Brief:
In the king mackerel thread, how far out did Mackerel mauler catch one?

Source extract:
------------------------------------------------

# Need King Mackerel Pensacola Bay Report



## Ajerv (Oct 3, 2007)

*The king mackerel should be in Pensacola Bay and 3 mile bridge by now but I have not seen any reports. Please post a report someone !*


----------



## SaltFish (May 29, 2013)

I found 3 king in the pass over the weekend, but no luck for me in the bay at all this year


----------



## Mackerel mauler (Sep 22, 2013)

I caught one about 5 miles out but none inshore or recent


----------



## Ragon210 (Jul 11, 2013)

I caught 3 big kings about a month ago by the 3mb. None since then. I saw 2 jump in the pass while I was trolling for reds today!


----------



## Caddy Yakker (May 21, 2011)

Its been about 2 weeks since I got one and it was 32.54#. I think they have left the interior bay.


----------



## Caddy Yakker (May 21, 2011)

That was in my kayak btw


----------



## DavidM (Apr 5, 2013)

That is a very nice catch.


----------



## badonskybuccaneers (Aug 19, 2013)

Should be a few around- they'll be a bit harder to find with the temps cooling down.


----------



## Justin618 (Aug 18, 2013)

That's a nice king! Can I have his head for bait? Lol. I couldn't imagine what a 90# looks like ( state record).


----------

------------------------------------------------

Records provided:

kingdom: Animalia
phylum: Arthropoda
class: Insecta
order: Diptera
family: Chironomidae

------------------------------------------------

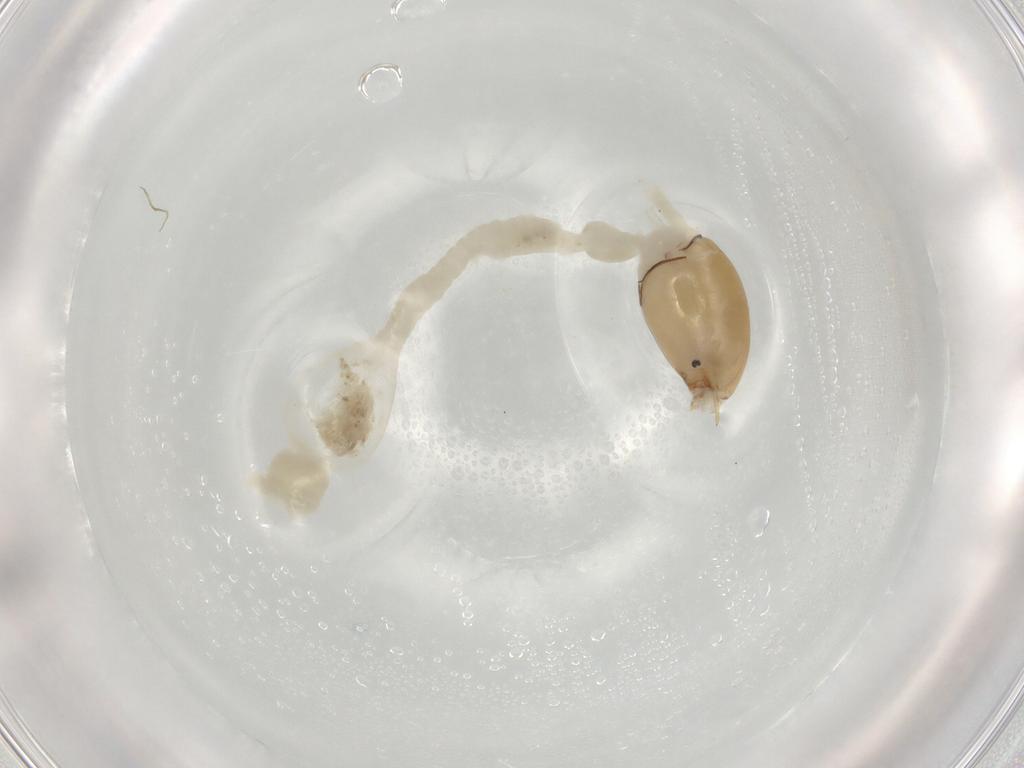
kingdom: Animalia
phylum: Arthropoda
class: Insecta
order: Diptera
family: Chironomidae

------------------------------------------------

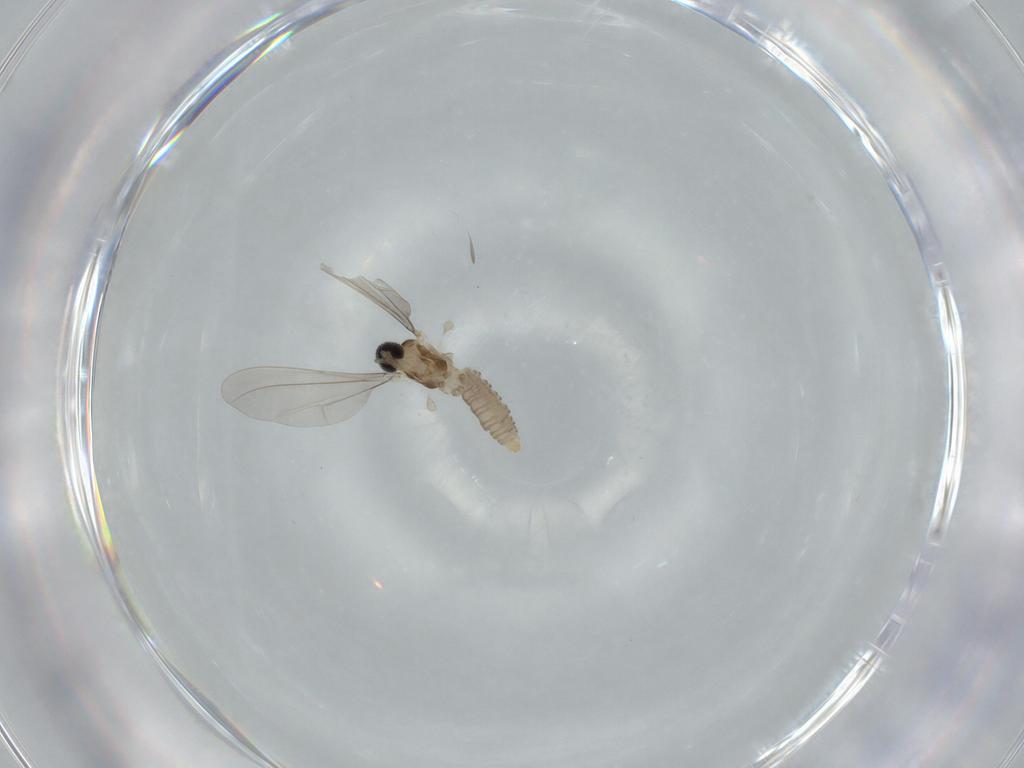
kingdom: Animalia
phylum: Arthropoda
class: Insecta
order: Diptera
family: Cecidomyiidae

------------------------------------------------

Response to this task:
About 5 miles out.